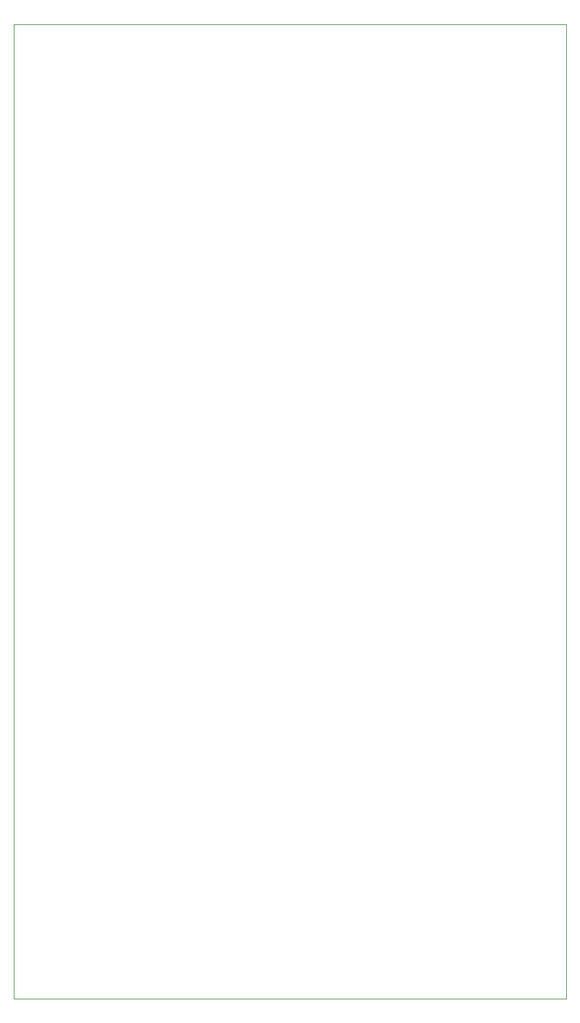
<source format=gm1>
G04 #@! TF.GenerationSoftware,KiCad,Pcbnew,(6.0.5)*
G04 #@! TF.CreationDate,2023-06-10T16:45:34-04:00*
G04 #@! TF.ProjectId,CaelusRocketPCB,4361656c-7573-4526-9f63-6b6574504342,rev?*
G04 #@! TF.SameCoordinates,Original*
G04 #@! TF.FileFunction,Profile,NP*
%FSLAX46Y46*%
G04 Gerber Fmt 4.6, Leading zero omitted, Abs format (unit mm)*
G04 Created by KiCad (PCBNEW (6.0.5)) date 2023-06-10 16:45:34*
%MOMM*%
%LPD*%
G01*
G04 APERTURE LIST*
G04 #@! TA.AperFunction,Profile*
%ADD10C,0.050000*%
G04 #@! TD*
G04 APERTURE END LIST*
D10*
X132058000Y-76104000D02*
X203250000Y-76104000D01*
X203250000Y-76104000D02*
X203250000Y-201650000D01*
X203250000Y-201650000D02*
X132058000Y-201650000D01*
X132058000Y-201650000D02*
X132058000Y-76104000D01*
M02*

</source>
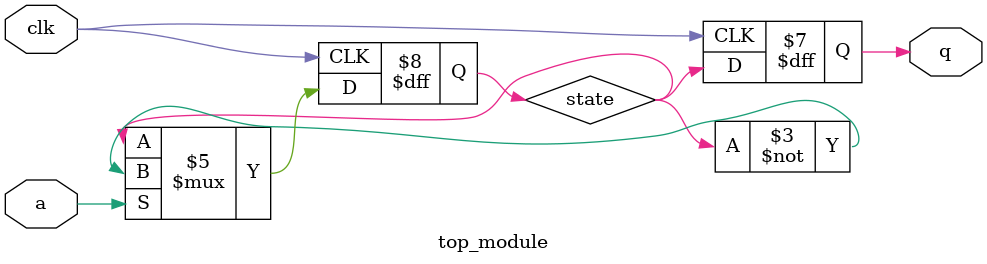
<source format=sv>
module top_module (
    input clk,
    input a,
    output reg q
);

reg state;

// Define the initial state
initial begin
    state = 0;
    q = 0;
end

always @(posedge clk) begin
    if (a == 1) begin
        state <= ~state;
    end
    q <= state;
end

endmodule

</source>
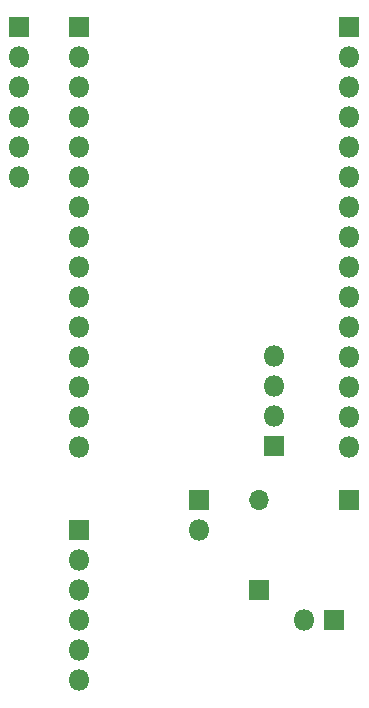
<source format=gbr>
%TF.GenerationSoftware,KiCad,Pcbnew,(5.1.6-0)*%
%TF.CreationDate,2022-10-03T16:44:33+02:00*%
%TF.ProjectId,Ouidire_v1,4f756964-6972-4655-9f76-312e6b696361,rev?*%
%TF.SameCoordinates,Original*%
%TF.FileFunction,Soldermask,Bot*%
%TF.FilePolarity,Negative*%
%FSLAX46Y46*%
G04 Gerber Fmt 4.6, Leading zero omitted, Abs format (unit mm)*
G04 Created by KiCad (PCBNEW (5.1.6-0)) date 2022-10-03 16:44:33*
%MOMM*%
%LPD*%
G01*
G04 APERTURE LIST*
%ADD10R,1.800000X1.800000*%
%ADD11O,1.800000X1.800000*%
%ADD12R,1.700000X1.700000*%
%ADD13O,1.700000X1.700000*%
G04 APERTURE END LIST*
D10*
%TO.C,PCM5102*%
X127000000Y-76755001D03*
D11*
X127000000Y-79295001D03*
X127000000Y-81835001D03*
X127000000Y-84375001D03*
X127000000Y-86915001D03*
X127000000Y-89455001D03*
%TD*%
D10*
%TO.C,JST_LedBtn1*%
X148590000Y-112268000D03*
D11*
X148590000Y-109728000D03*
X148590000Y-107188000D03*
X148590000Y-104648000D03*
%TD*%
%TO.C,Coil1*%
X142240000Y-119380000D03*
D10*
X142240000Y-116840000D03*
%TD*%
%TO.C,Coil2*%
X153670000Y-127000000D03*
D11*
X151130000Y-127000000D03*
%TD*%
D12*
%TO.C,D1*%
X147320000Y-124460000D03*
D13*
X147320000Y-116840000D03*
%TD*%
D10*
%TO.C,VUSB+*%
X154940000Y-116840000D03*
%TD*%
D11*
%TO.C,SeeedRFID1*%
X132080000Y-132080000D03*
X132080000Y-129540000D03*
X132080000Y-127000000D03*
X132080000Y-124460000D03*
X132080000Y-121920000D03*
D10*
X132080000Y-119380000D03*
%TD*%
%TO.C,TTGO_T8_V1.7_L1*%
X154940000Y-76755001D03*
D11*
X154940000Y-79295001D03*
X154940000Y-81835001D03*
X154940000Y-84375001D03*
X154940000Y-86915001D03*
X154940000Y-89455001D03*
X154940000Y-91995001D03*
X154940000Y-94535001D03*
X154940000Y-97075001D03*
X154940000Y-99615001D03*
X154940000Y-102155001D03*
X154940000Y-104695001D03*
X154940000Y-107235001D03*
X154940000Y-109775001D03*
X154940000Y-112315001D03*
%TD*%
%TO.C,TTGO_T8_V1.7_R1*%
X132080000Y-112315001D03*
X132080000Y-109775001D03*
X132080000Y-107235001D03*
X132080000Y-104695001D03*
X132080000Y-102155001D03*
X132080000Y-99615001D03*
X132080000Y-97075001D03*
X132080000Y-94535001D03*
X132080000Y-91995001D03*
X132080000Y-89455001D03*
X132080000Y-86915001D03*
X132080000Y-84375001D03*
X132080000Y-81835001D03*
X132080000Y-79295001D03*
D10*
X132080000Y-76755001D03*
%TD*%
M02*

</source>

* * *

Quote the data above in full, leaving out the pictures it holds.

# Answer to the exercise:
<source format=gm1>
G04 #@! TF.GenerationSoftware,KiCad,Pcbnew,(6.0.5)*
G04 #@! TF.CreationDate,2023-06-10T16:45:34-04:00*
G04 #@! TF.ProjectId,CaelusRocketPCB,4361656c-7573-4526-9f63-6b6574504342,rev?*
G04 #@! TF.SameCoordinates,Original*
G04 #@! TF.FileFunction,Profile,NP*
%FSLAX46Y46*%
G04 Gerber Fmt 4.6, Leading zero omitted, Abs format (unit mm)*
G04 Created by KiCad (PCBNEW (6.0.5)) date 2023-06-10 16:45:34*
%MOMM*%
%LPD*%
G01*
G04 APERTURE LIST*
G04 #@! TA.AperFunction,Profile*
%ADD10C,0.050000*%
G04 #@! TD*
G04 APERTURE END LIST*
D10*
X132058000Y-76104000D02*
X203250000Y-76104000D01*
X203250000Y-76104000D02*
X203250000Y-201650000D01*
X203250000Y-201650000D02*
X132058000Y-201650000D01*
X132058000Y-201650000D02*
X132058000Y-76104000D01*
M02*

</source>
<source format=sv>
module top_module (
    input clk,
    input a,
    output reg q
);

reg state;

// Define the initial state
initial begin
    state = 0;
    q = 0;
end

always @(posedge clk) begin
    if (a == 1) begin
        state <= ~state;
    end
    q <= state;
end

endmodule

</source>
<source format=gbr>
%TF.GenerationSoftware,KiCad,Pcbnew,(5.1.6-0)*%
%TF.CreationDate,2022-10-03T16:44:33+02:00*%
%TF.ProjectId,Ouidire_v1,4f756964-6972-4655-9f76-312e6b696361,rev?*%
%TF.SameCoordinates,Original*%
%TF.FileFunction,Soldermask,Bot*%
%TF.FilePolarity,Negative*%
%FSLAX46Y46*%
G04 Gerber Fmt 4.6, Leading zero omitted, Abs format (unit mm)*
G04 Created by KiCad (PCBNEW (5.1.6-0)) date 2022-10-03 16:44:33*
%MOMM*%
%LPD*%
G01*
G04 APERTURE LIST*
%ADD10R,1.800000X1.800000*%
%ADD11O,1.800000X1.800000*%
%ADD12R,1.700000X1.700000*%
%ADD13O,1.700000X1.700000*%
G04 APERTURE END LIST*
D10*
%TO.C,PCM5102*%
X127000000Y-76755001D03*
D11*
X127000000Y-79295001D03*
X127000000Y-81835001D03*
X127000000Y-84375001D03*
X127000000Y-86915001D03*
X127000000Y-89455001D03*
%TD*%
D10*
%TO.C,JST_LedBtn1*%
X148590000Y-112268000D03*
D11*
X148590000Y-109728000D03*
X148590000Y-107188000D03*
X148590000Y-104648000D03*
%TD*%
%TO.C,Coil1*%
X142240000Y-119380000D03*
D10*
X142240000Y-116840000D03*
%TD*%
%TO.C,Coil2*%
X153670000Y-127000000D03*
D11*
X151130000Y-127000000D03*
%TD*%
D12*
%TO.C,D1*%
X147320000Y-124460000D03*
D13*
X147320000Y-116840000D03*
%TD*%
D10*
%TO.C,VUSB+*%
X154940000Y-116840000D03*
%TD*%
D11*
%TO.C,SeeedRFID1*%
X132080000Y-132080000D03*
X132080000Y-129540000D03*
X132080000Y-127000000D03*
X132080000Y-124460000D03*
X132080000Y-121920000D03*
D10*
X132080000Y-119380000D03*
%TD*%
%TO.C,TTGO_T8_V1.7_L1*%
X154940000Y-76755001D03*
D11*
X154940000Y-79295001D03*
X154940000Y-81835001D03*
X154940000Y-84375001D03*
X154940000Y-86915001D03*
X154940000Y-89455001D03*
X154940000Y-91995001D03*
X154940000Y-94535001D03*
X154940000Y-97075001D03*
X154940000Y-99615001D03*
X154940000Y-102155001D03*
X154940000Y-104695001D03*
X154940000Y-107235001D03*
X154940000Y-109775001D03*
X154940000Y-112315001D03*
%TD*%
%TO.C,TTGO_T8_V1.7_R1*%
X132080000Y-112315001D03*
X132080000Y-109775001D03*
X132080000Y-107235001D03*
X132080000Y-104695001D03*
X132080000Y-102155001D03*
X132080000Y-99615001D03*
X132080000Y-97075001D03*
X132080000Y-94535001D03*
X132080000Y-91995001D03*
X132080000Y-89455001D03*
X132080000Y-86915001D03*
X132080000Y-84375001D03*
X132080000Y-81835001D03*
X132080000Y-79295001D03*
D10*
X132080000Y-76755001D03*
%TD*%
M02*

</source>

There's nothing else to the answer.